◆ **Try it**: In the forum thread about a PC that gives one short beep and then one long beep, pull out the passage that starts at the words "Make sure the" and ends after "replace it with?". Copy it word for word.

◆ **Selected passage**:
# one short beep one long beep



## diamondrules929 (Sep 29, 2008)

hello, i have a hp a335w i just installed a new power box 2 days ago pc was working fine ,but today when i turned pc on i got one short beep then one long continues beep i disconnected the memory , harddrive, cd, one at a time to check for problem but still have the same problem pc will not boot up


----------



## gurutech (Apr 23, 2004)

Make sure the CPU is seated properly and the heatsink is properly attached and cooling the CPU...


----------



## shinybeast (Sep 29, 2008)

I assume new power box is a new power supply. Why did you replace it? What did you replace it with?


----------



## diamondrules929 (Sep 29, 2008)

pc would not power up so i replaced the power supply with a new tiger 450 watt power supply


----------



## shinybeast (Sep 29, 2008)

could be a bunk power supply, cpu, or the onboard video or mobo is shot. I don't recognize the beep codes. Was there really just two beeps?


----------



## By_Rock (Sep 26, 2008)

Are you able to reach bios screen? Can you give me your bios name?


----------



## diamondrules929 (Sep 29, 2008)

i cannot get the key board to work , pc does not power up the key board


----------



## By_Rock (Sep 26, 2008)

You have a board issue. Something wrong with the motherboard. Try to reset bios. And plug off all usb device from the PC.


----------



## diamondrules929 (Sep 29, 2008)

Is there any way to reset bios without keyboard


----------



## jazz3000 (Apr 19, 2007)

◆ **Supplied material**:
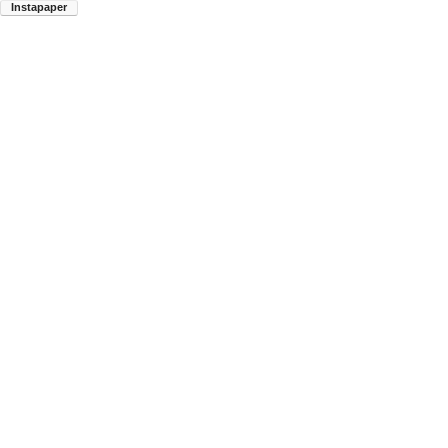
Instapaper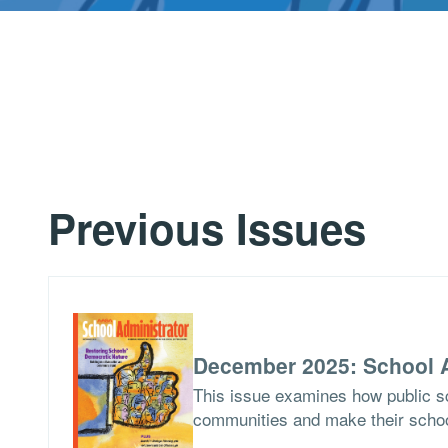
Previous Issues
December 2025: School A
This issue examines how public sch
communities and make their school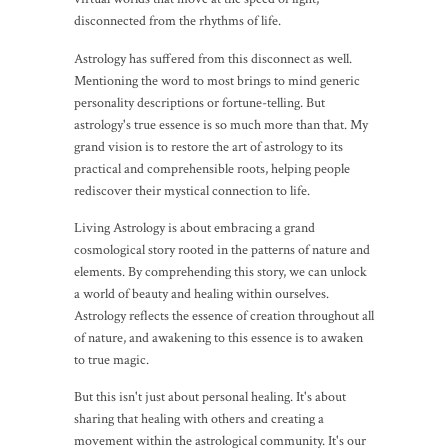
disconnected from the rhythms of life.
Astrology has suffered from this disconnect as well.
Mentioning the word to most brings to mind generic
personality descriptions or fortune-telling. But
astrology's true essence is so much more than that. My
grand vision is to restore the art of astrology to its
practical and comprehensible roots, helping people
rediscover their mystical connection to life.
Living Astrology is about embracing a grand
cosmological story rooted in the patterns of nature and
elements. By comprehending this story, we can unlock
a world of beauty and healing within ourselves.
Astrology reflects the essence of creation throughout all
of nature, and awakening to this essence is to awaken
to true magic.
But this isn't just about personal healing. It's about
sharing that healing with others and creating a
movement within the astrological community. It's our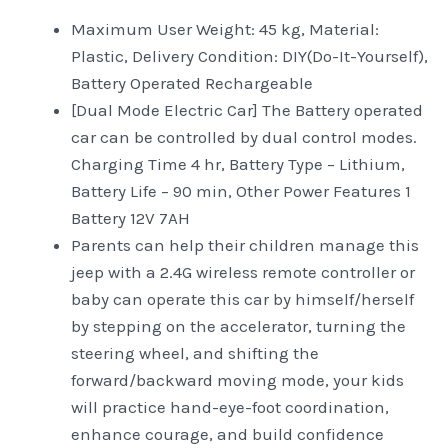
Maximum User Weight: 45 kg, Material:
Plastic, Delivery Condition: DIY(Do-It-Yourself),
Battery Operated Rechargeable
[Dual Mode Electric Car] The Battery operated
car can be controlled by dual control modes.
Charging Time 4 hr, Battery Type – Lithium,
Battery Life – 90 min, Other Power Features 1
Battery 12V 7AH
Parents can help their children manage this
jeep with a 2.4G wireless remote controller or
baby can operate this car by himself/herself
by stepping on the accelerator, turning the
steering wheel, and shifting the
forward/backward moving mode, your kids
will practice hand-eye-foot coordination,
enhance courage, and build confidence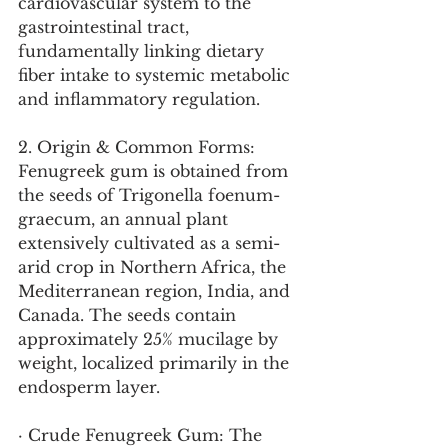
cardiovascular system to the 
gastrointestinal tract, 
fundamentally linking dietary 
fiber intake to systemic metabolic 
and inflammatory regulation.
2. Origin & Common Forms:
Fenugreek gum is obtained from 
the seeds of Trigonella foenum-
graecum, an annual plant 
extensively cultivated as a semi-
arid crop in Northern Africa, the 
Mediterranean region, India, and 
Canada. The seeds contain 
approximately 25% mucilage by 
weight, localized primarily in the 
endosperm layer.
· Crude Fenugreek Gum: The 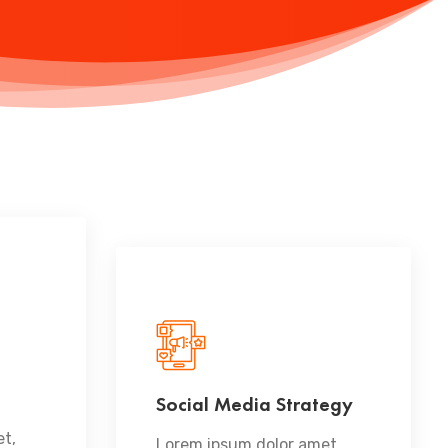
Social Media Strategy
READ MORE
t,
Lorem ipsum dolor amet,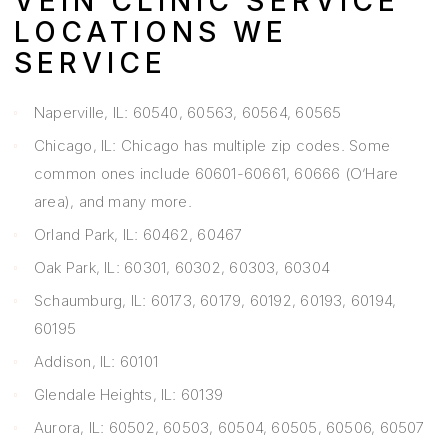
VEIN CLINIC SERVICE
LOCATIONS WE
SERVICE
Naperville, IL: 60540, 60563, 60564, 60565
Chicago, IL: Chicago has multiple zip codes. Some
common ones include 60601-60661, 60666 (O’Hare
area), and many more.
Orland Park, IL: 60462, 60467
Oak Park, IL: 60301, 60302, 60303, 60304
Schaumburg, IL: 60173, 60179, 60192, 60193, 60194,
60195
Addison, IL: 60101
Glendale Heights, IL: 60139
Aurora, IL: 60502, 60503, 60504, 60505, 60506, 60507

◆ **Output of the task**:
Make sure the CPU is seated properly and the heatsink is properly attached and cooling the CPU...


----------



## shinybeast (Sep 29, 2008)

I assume new power box is a new power supply. Why did you replace it? What did you replace it with?